* **Текст для чтения**
_ _ _ _ _ _ _

В эту же десятилетие, в сентябре 2005 года, через месяц после своего восьмидесятипятилетнего юбилея, умер мой отец. К концу его жизни отношения наши были приятными, но несколько далекими, так что новость о его смерти – а это был первый раз, когда ушел из жизни близкий родственник, – я встретил с тихой грустью. Когда он уходил на пенсию двадцать лет назад, он был весьма популярным местным хирургом. Он также был во многом человеком своего поколения – постоянно возвращался к теме войны и периоду последующему. И поскольку ему нравилось провоцировать – и поскольку он знал, насколько мне неприятны его добрые воспоминания о нацистском прошлом, – то, когда он умер, я мог быть уверен, что не существует ни одной неприятной для меня детали из его прошлой жизни, о которой мне не было бы уже поведано. А потом я узнал из короткого некролога, что отец мой учился в национал-социалистической «военно-медицинской академии», а не в местном университете, как он всегда нам говорил. Я никогда не узнаю правды – и не то чтобы меня уж так волновали факты. Вполне может быть, что отец скрывал свои связи с военной академией от нас с сестрой; хотя возможно и то, что он выдумал эту часть своей биографии специально в интервью местному журналисту, чтобы произвести впечатление. В любом случае для меня это ничего не меняет. Хотя отец и умер, он не смог унести с собой ту часть своей жизни, которая неотступно преследует меня. И для меня было по-настоящему важно, чтобы он оставил хоть какую-то ясность о прошлом в наследие своим потомкам (в число которых вхожу и я со всем, что еще мне осталось пережить).

_ _ _ _ _ _ _

* **Вопросы для ответа**
1. Ответьте на вопросы по тексту об отце:
(a) В каком месяце и году умер отец?
(b) Кем был отец, когда уходил на пенсию?
(c) Из какого источника стало известно, что отец учился в «военно-медицинской академии»?
2. Подхватите повествование текста об отце и продолжите его после последнего предложения.

_ _ _ _ _ _ _

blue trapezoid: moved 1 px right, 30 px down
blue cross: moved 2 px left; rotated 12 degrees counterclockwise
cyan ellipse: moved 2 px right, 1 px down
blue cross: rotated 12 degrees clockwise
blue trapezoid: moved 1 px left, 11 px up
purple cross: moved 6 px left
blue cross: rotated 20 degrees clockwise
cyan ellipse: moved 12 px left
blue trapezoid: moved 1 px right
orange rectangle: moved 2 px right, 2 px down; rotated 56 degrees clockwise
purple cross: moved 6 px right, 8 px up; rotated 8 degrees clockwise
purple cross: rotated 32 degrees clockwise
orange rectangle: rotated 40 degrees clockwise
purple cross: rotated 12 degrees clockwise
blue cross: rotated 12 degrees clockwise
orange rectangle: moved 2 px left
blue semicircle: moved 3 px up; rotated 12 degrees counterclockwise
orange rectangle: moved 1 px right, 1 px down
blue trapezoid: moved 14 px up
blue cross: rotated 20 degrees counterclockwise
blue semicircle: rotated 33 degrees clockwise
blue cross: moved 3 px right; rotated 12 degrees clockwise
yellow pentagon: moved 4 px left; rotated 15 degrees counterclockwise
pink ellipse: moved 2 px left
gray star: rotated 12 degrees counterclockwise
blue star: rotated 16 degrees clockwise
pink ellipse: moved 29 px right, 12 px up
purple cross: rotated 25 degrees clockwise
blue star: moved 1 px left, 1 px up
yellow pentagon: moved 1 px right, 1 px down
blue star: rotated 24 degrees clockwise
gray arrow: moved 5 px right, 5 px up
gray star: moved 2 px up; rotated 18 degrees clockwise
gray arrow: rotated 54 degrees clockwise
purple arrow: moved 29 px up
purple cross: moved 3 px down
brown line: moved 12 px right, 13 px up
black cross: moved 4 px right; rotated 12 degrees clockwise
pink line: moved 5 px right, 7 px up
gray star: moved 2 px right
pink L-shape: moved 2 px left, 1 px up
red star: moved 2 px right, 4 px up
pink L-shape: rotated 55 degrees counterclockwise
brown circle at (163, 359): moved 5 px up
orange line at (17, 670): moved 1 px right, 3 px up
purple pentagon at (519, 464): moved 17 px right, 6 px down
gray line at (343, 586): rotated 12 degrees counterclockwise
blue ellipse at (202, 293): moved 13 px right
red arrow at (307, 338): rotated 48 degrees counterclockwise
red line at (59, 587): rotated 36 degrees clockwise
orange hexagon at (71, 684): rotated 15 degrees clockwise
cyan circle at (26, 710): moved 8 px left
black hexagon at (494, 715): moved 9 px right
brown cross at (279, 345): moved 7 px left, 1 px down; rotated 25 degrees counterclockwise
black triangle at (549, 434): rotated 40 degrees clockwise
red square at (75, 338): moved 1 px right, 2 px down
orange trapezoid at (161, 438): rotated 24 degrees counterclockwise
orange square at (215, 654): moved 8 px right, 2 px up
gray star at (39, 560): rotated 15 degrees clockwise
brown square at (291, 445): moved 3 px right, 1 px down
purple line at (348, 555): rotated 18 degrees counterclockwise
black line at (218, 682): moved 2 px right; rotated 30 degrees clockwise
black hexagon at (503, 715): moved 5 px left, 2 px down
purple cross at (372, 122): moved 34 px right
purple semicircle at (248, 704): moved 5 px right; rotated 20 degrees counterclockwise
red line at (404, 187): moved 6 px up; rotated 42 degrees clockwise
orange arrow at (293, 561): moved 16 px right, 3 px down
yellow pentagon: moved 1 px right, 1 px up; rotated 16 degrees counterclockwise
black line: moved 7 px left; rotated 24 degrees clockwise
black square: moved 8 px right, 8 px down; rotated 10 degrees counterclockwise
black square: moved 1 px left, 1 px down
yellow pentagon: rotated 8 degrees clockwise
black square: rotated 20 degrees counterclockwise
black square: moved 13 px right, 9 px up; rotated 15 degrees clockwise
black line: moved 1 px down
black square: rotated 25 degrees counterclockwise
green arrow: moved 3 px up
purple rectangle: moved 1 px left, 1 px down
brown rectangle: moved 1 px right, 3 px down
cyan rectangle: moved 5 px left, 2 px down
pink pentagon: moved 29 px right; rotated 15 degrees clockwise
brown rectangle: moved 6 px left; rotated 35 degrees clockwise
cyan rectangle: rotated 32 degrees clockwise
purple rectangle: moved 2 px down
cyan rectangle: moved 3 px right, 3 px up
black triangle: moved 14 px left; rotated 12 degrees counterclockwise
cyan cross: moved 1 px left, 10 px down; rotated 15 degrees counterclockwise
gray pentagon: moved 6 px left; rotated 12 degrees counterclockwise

_ _ _ _ _ _ _

* **Ответы к заданиям**
1.
(a) В сентябре 2005 года.
(b) Весьма популярным местным хирургом.
(c) Из короткого некролога.

2.
Когда я увидел его замороженный труп в больнице, где он умер, – со следами агонии на лице, – я положил свою руку на его и держал до тех пор, пока лед не стал таять и я не почувствовал далекое тепло. Перед похоронами я также попытался оставить в памяти последнее впечатление от его лица, проведя сколько-то времени возле открытого гроба. Но его загримированное лицо было похоже на лицо восковой куклы; его даже нельзя было узнать в качестве одной из возможных вариаций того, как могло выглядеть лицо отца при жизни. Оно не походило на него – и это единственное, что меня огорчало. Когда в конце концов я стоял у его могилы с лопатой и услышал, как земля падает на крышку гроба, я не чувствовал той благодарности, которой хотел быть ему обязанным – ни нежности, ни покоя, ни горестного утешения. Вместо этого я все думал, кому врал мой отец – нам или журналисту, которого я, возможно, никогда не встречу. Во время похорон я попытался выглядеть так, словно погружен в благочестивое размышление, пока снова не осознал, что никогда не смогу избежать прошлого своего отца: теперь с его смертью оно перешло в мое полное распоряжение.
Моему отцу так и не довелось встретиться с детьми Марко, родившимся в 2008-м и 2010-м (Клара – старшая – родилась в тот день, когда президентом был избран Барак Обама). Уверен, что Марко, у которого с ним были гораздо более мягкие и любящие отношения, чем те, что когда-либо получались у меня, хотел бы, чтобы это случилось. Со своей стороны, я считаю, что это хорошо, что внуки мои растут на еще большем расстоянии от прошлого, чем мои дети, – от того прошлого, которое, по моему опыту, оказалось тяжелым грузом. На случай, если Клара и Диего когда-либо захотят знать больше о родственниках со стороны семьи своего отца, которые жили в середине ХХ века, я записал все, что помнил о них, во время своего годичного академического отпуска в Германии (на втором году жизни Клары). Иногда я чувствую, что даже мое присутствие – из-за тех шрамов и вывихов, которые остались у меня после моих встреч с прошлым, – в лучшем случае является двусмысленным преимуществом для них. И посему я очень аккуратен, когда провожу время с Кларой и Диего: моя жизнь была бы куда лучше, будь связи между поколениями в нашей семье менее интенсивными.